Open-Source

Open source is source code that is made freely available for possible modification and redistribution. Products include permission to use the source code, design documents, or content of the product. It most commonly refers to the open-source model, in which open-source software or other products are released under an open-source license as part of the open-source-software movement.

Operations Security (OPSEC)

Operations security (OPSEC) is a process that identifies critical information to determine if friendly actions can be observed by enemy intelligence, determines if information obtained by adversaries could be interpreted to be useful to them, and then executes selected measures that eliminate or reduce adversary exploitation of friendly critical information. In a more general sense, OPSEC is the process of protecting individual pieces of data that could be grouped together to give the bigger picture (called aggregation).

Private Key

A private key is a secret piece of data that proves your right to spend bitcoins from a specific wallet through a cryptographic signature. Your private key(s) are stored in your computer if you use a software wallet; they are stored on some remote servers if you use a web wallet. Private keys must never be revealed as they allow you to spend bitcoins for their respective Bitcoin wallet.

Proof-of-Work (PoW)

A proof of work is a piece of data which is difficult (costly, time-consuming) to produce but easy for others to verify and which satisfies certain requirements. Producing a proof of work can be a random process with low probability so that a lot of trial and error is required on average before a valid proof of work is generated. Bitcoin uses the Hashcash proof of work system.

Public-Key Cryptography

Public-key cryptography, or asymmetric cryptography, is a cryptographic system that uses pairs of keys: public keys which may be disseminated widely, and private keys which are known only to the owner. The generation of such keys depends on cryptographic algorithms based on mathematical problems to produce one-way functions. Effective security only requires keeping the private key private; the public key can be openly distributed without compromising security. In such a system, any person can encrypt a message using the receiver's public key, but that encrypted message can only be decrypted with the receiver's private key.

Recovery Seed Phrase

A seed phrase, seed recovery phrase or backup seed phrase is a list of words which store all the information needed to recover Bitcoin funds on-chain. Wallet software will typically generate a seed phrase and instruct the user to write it down on paper. If the user's computer breaks or their hard drive becomes corrupted, they can download the same wallet software again and use the paper backup to get their bitcoins back.

Ring Signature

In cryptography, a ring signature is a type of digital signature that can be performed by any member of a set of users that each have keys.

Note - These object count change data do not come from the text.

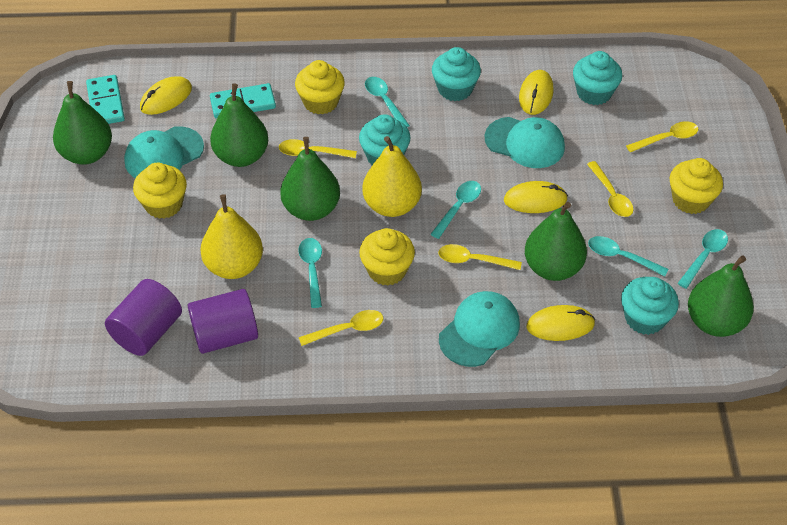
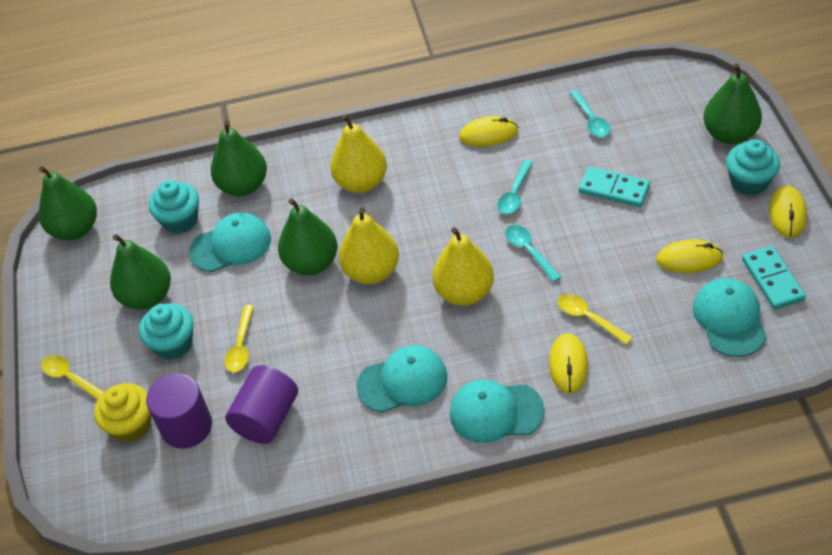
turquoise cap: [124,126,204,178] [439,291,520,367] [485,117,565,168] = 3 -> [189,212,271,272] [356,345,447,413] [450,379,544,443] [692,278,767,357] = 4
turquoise cupcake: [359,114,411,165] [432,47,481,101] [573,51,622,105] [621,277,679,335] = 4 -> [139,303,194,360] [149,180,199,234] [726,139,780,196] = 3
turquoise spoon: [298,238,322,308] [365,77,410,127] [430,181,481,239] [588,236,668,276] [677,229,728,289] = 5 -> [497,160,533,215] [505,225,561,282] [570,90,611,137] = 3
yellow cupcake: [133,163,187,219] [295,60,345,115] [359,228,415,286] [670,158,723,214] = 4 -> [94,383,151,442] = 1
yellow pear: [200,194,263,279] [362,136,422,217] = 2 -> [330,114,387,193] [339,207,399,284] [432,227,494,306] = 3
yellow spoon: [279,139,357,158] [299,310,383,346] [438,244,522,270] [587,161,634,217] [626,121,698,152] = 5 -> [41,355,104,400] [224,305,254,373] [558,294,632,345] = 3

Therefore, a message signed with a ring signature is endorsed by someone in a particular set of people. One of the security properties of a ring signature is that it should be computationally infeasible to determine which of the set's members' keys was used to produce the signature. Ring signatures are similar to group signatures but differ in two key ways: first, there is no way to revoke the anonymity of an individual signature, and second, any set of users can be used as a signing set without additional setup.

Schnorr Signature

In cryptography, a Schnorr signature is a digital signature produced by the Schnorr signature algorithm that was described by Claus Schnorr. It is a digital signature scheme known for its simplicity, among the first whose security is based on the intractability of certain discrete logarithm problems. It is efficient and generates short signatures.

Secure Hash Algorithm (SHA)

The Secure Hash Algorithms are a family of cryptographic hash functions published by the National Institute of Standards and Technology (NIST).

Seed

A seed phrase, seed recovery phrase or backup seed phrase is a list of words which store all the information needed to recover Bitcoin funds on-chain. Wallet software will typically generate a seed phrase and instruct the user to write it down on paper. If the user's computer breaks or their hard drive becomes corrupted, they can download the same wallet software again and use the paper backup to get their bitcoins back.